Surface Disinfection

Surface disinfection at low temperatures

Preventing low temperature failure


Temperatures in the winter months can pose particular challenges for rescue workers, as low temperatures below 10°C can reduce the efficacy of disinfectants. Simple measures can be taken to counteract this effect known as “low temperature failure”.

Low temperature failure

Apart from a few exceptions, at low temperatures, disinfection processes are considerably slower than at higher temperatures [1]. This has consequences for the use of disinfectants, which are usually used in the medical field at room temperature, i.e. 18 to 23°C: they are sometimes less effective.

Temperature influence depends on the active ingredients

The extent to which the efficacy of a disinfectant is influenced by low temperatures depends on the respective active ingredients: aldehydes show the greatest loss of efficacy at low temperatures.

In the case of quaternary ammonium compounds (QACs), biguanides and amphoteric surfactants, however, low temperature failure is less pronounced. Disinfectants with alcohols and active oxygen as active ingredients are even less sensitive to the influence of cold: their efficacy is only affected when the application solution freezes [2]. At temperatures below zero, it must always be expected that a frozen disinfectant solution film will form on the surface when an aqueous application solution is used. It can be assumed that the efficacy is seriously limited in such a case.
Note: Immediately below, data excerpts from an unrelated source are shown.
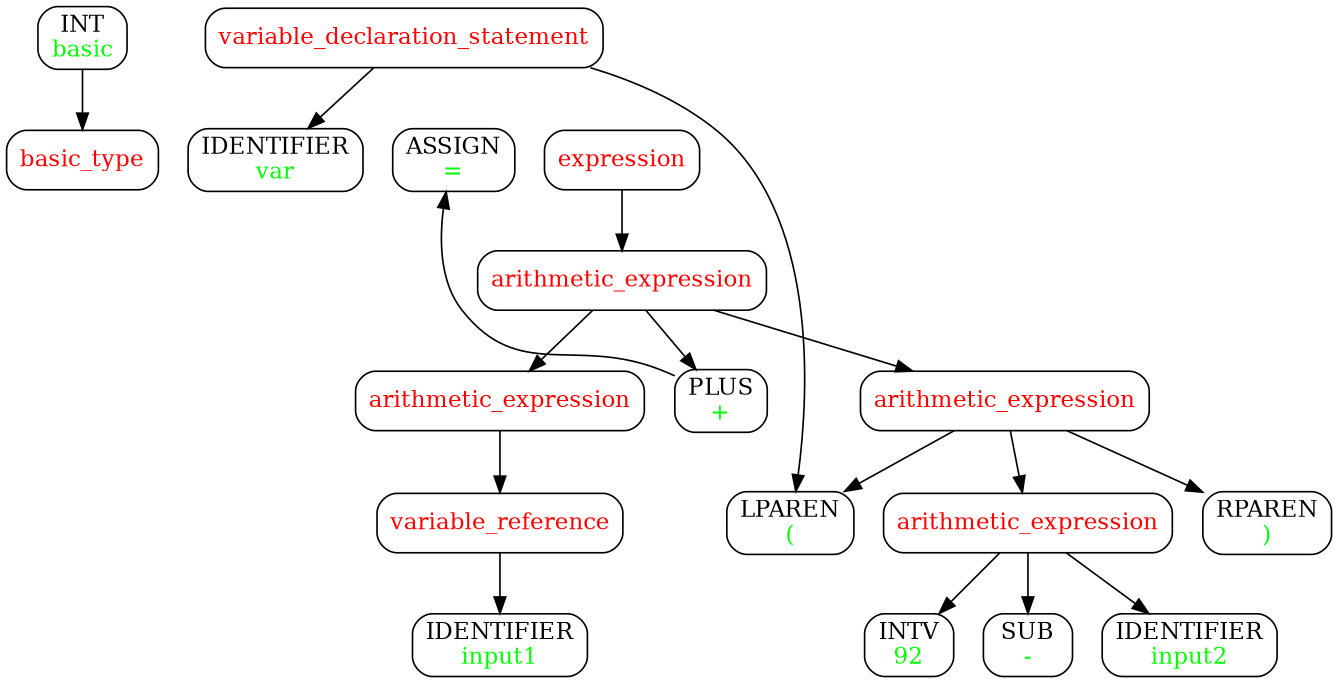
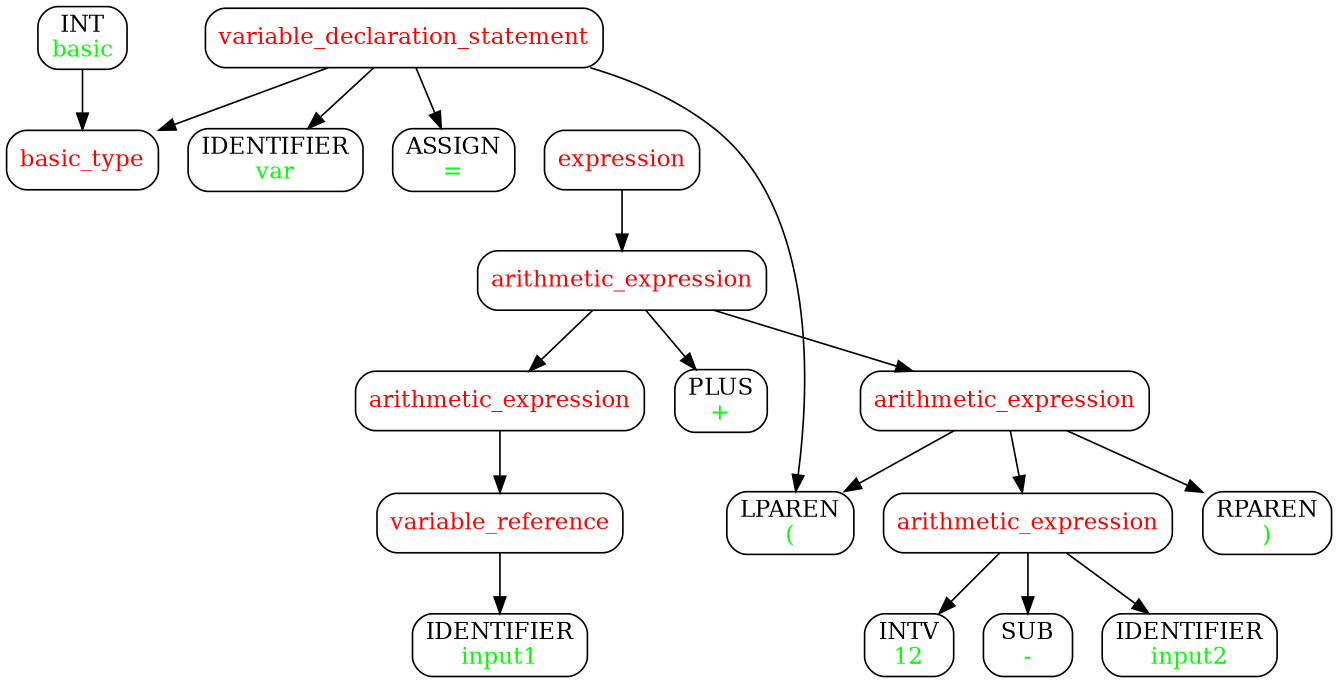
  digraph {
    rankdir=TB
    node [shape=box style=rounded]
    n1 [fontcolor=red label=basic_type]
    n2 [fontcolor=red label=expression]
    n3 [label=<IDENTIFIER<BR/><FONT COLOR="green">var</FONT>>]
    n4 [label=<ASSIGN<BR/><FONT COLOR="green">=</FONT>>]
    n5 [fontcolor=red label=arithmetic_expression]
    n6 [fontcolor=red label=arithmetic_expression]
    n7 [label=<PLUS<BR/><FONT COLOR="green">+</FONT>>]
    n8 [fontcolor=red label=arithmetic_expression]
    n9 [label=<LPAREN<BR/><FONT COLOR="green">(</FONT>>]
    n10 [label=<RPAREN<BR/><FONT COLOR="green">)</FONT>>]
-   n11 [label=<INTV<BR/><FONT COLOR="green">92</FONT>>]
+   n11 [label=<INTV<BR/><FONT COLOR="green">12</FONT>>]
    n12 [label=<SUB<BR/><FONT COLOR="green">-</FONT>>]
    n13 [label=<IDENTIFIER<BR/><FONT COLOR="green">input2</FONT>>]
    n14 [fontcolor=red label=arithmetic_expression]
    n15 [fontcolor=red label=variable_reference]
    n16 [fontcolor=red label=variable_declaration_statement]
    n17 [label=<INT<BR/><FONT COLOR="green">basic</FONT>>]
    n18 [label=<IDENTIFIER<BR/><FONT COLOR="green">input1</FONT>>]
    subgraph sub_1 {
      rank=same
      n1
      n2
      n3
      n4
    }
    subgraph sub_2 {
      rank=same
      n5
      n6
      n7
    }
    subgraph sub_3 {
      rank=same
      n8
      n9
      n10
    }
    subgraph sub_4 {
      rank=same
      n11
      n12
      n13
    }
    n1 -> n3 [style=invis weight=2]
    n2 -> n14
    n3 -> n4 [style=invis weight=2]
    n4 -> n2 [style=invis weight=2]
    n5 -> n7 [style=invis weight=2]
    n5 -> n15
    n6 -> n8
    n6 -> n9
    n6 -> n10
    n7 -> n6 [style=invis weight=2]
    n8 -> n10 [style=invis weight=2]
    n8 -> n11
    n8 -> n12
    n8 -> n13
    n9 -> n8 [style=invis weight=2]
    n11 -> n12 [style=invis weight=2]
    n12 -> n13 [style=invis weight=2]
    n14 -> n5
    n14 -> n6
    n14 -> n7
    n15 -> n18
+   n16 -> n1
    n16 -> n3
-   n7 -> n4
+   n16 -> n4
    n16 -> n9
    n17 -> n1
  }
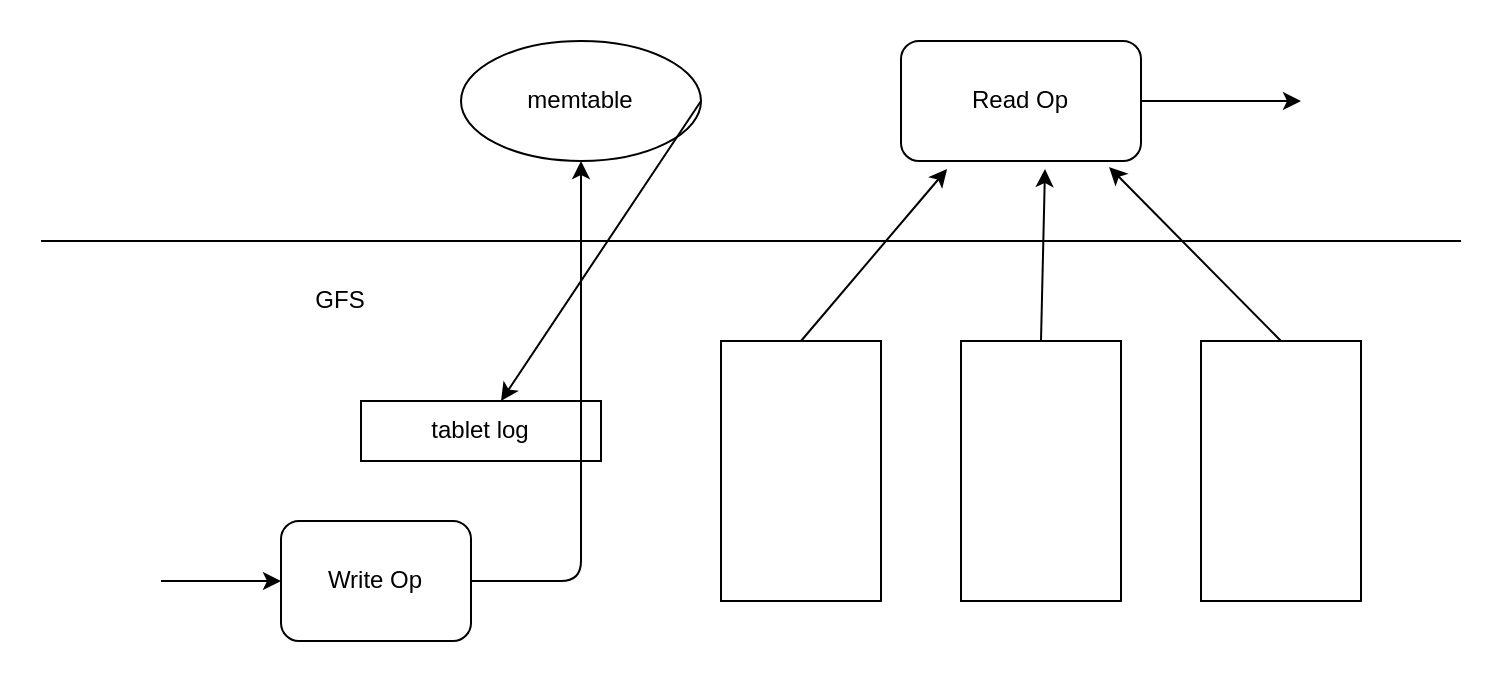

For BODE/HARTMANN disinfectants, proof of efficacy at low temperatures is available for surface disinfectants that have also been tested for use in the food sector and are used, for example, for disinfecting refrigerators or cold rooms. The following measures are generally helpful against the temperature-related loss of efficacy of disinfectants: higher concentrations of the respective active ingredient or longer exposure times. However, prolonged exposure times are usually easier to realise.

Please consider the respective scientific findings when extending the exposure times or increasing the application concentrations.


1 Kramer A und Assadian O (Hrsg.) Wallhäußers Praxis der Sterilisation, Desinfektion, Antiseptik und Konservierung. 2008, S. 169.
2 Rheinbaben F.v. und Werner S (2014) Desinfektionsmittel – Einflussfaktoren auf die Wirksamkeit. Dialyse aktuell 18(3): 138-147.